Given text ▸
I don’t know what happened next. This is a photograph taken of workers in a gold mine who are on strike. The police are called in to put down the strike. People are staying slightly behind, in the distance, because they don’t want to get hurt. And yet, they can’t pull their eyes away.
They want to know what will happen next.
Twenty-five years later: I want to know what happened next.
I have no idea. The photograph is not a story, but a frozen moment of extreme intensity. The photographer’s name is Salgado.
When we hear a story, or see a painting or photograph, or read a book or watch a show, often the “art” is complete. We get the beginning, middle, end. Then we move on with our lives, slightly satisfied.
But life doesn’t follow good plotting.

Prompt A ▸
Name every kind of work that the passage about the strike photograph lists as things we hear, see, read or watch.
Prompt B ▸
In the passage about the strike photograph, who is named as the photographer?
Prompt C ▸
Carry on the passage about the strike photograph, starting after its last sentence.

Information ▸
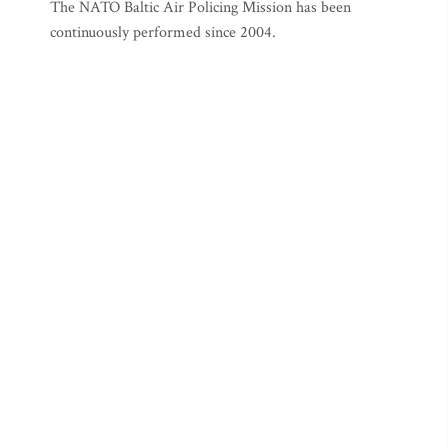
The NATO Baltic Air Policing Mission has been
continuously performed since 2004.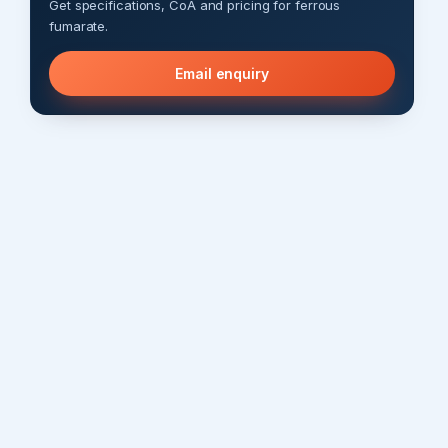
Get specifications, CoA and pricing for ferrous
fumarate.
Email enquiry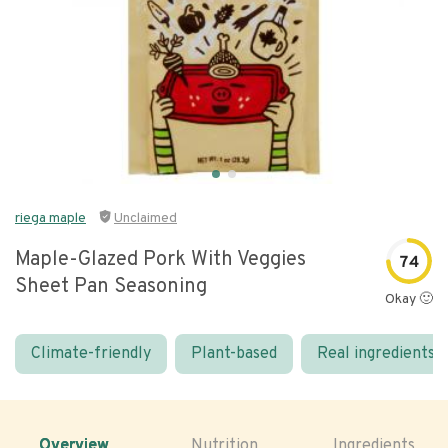
riega maple
Unclaimed
Maple-Glazed Pork With Veggies
74
Sheet Pan Seasoning
Okay 🙂
Climate-friendly
Plant-based
Real ingredients
Overview
Nutrition
Ingredients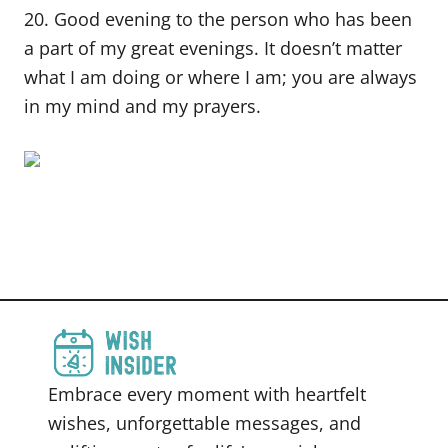
20. Good evening to the person who has been
a part of my great evenings. It doesn’t matter
what I am doing or where I am; you are always
in my mind and my prayers.
Embrace every moment with heartfelt
wishes, unforgettable messages, and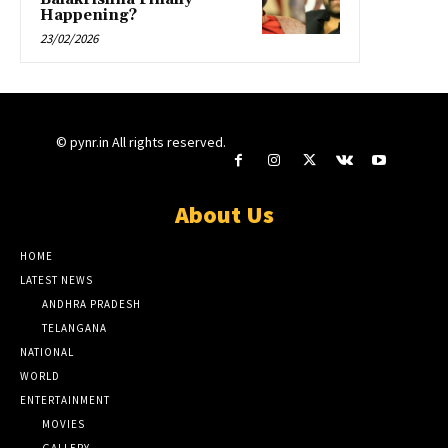
Happening?
23/02/2026
© pynr.in All rights reserved.
About Us
HOME
LATEST NEWS
ANDHRA PRADESH
TELANGANA
NATIONAL
WORLD
ENTERTAINMENT
MOVIES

Written response A ▸
A story, a painting, a photograph, a book and a show.

Written response B ▸
Salgado.

Written response C ▸
One time (which I wrote about here) I had to fake being a respiratory therapist in a hospital for a week. In a hospital you don’t get a beginning, middle, or end. Someone comes in with blood all over their face. They are treated, they are screaming. Someone did this, someone got hurt, someone is guilty. But who, what, where, when? We don’t know. We move on. It’s a hospital. There’s more to treat.
When you kiss someone for the first time, the kiss itself is frozen, everything in your body is on fire. There’s a before and after. There’s excitement. There might be fear. But at that moment, its just electric pleasure.
The kiss finishes. It’s the first time your two bodies press together. And just like in the photograph above, I start to wonder: who is going to get hurt first?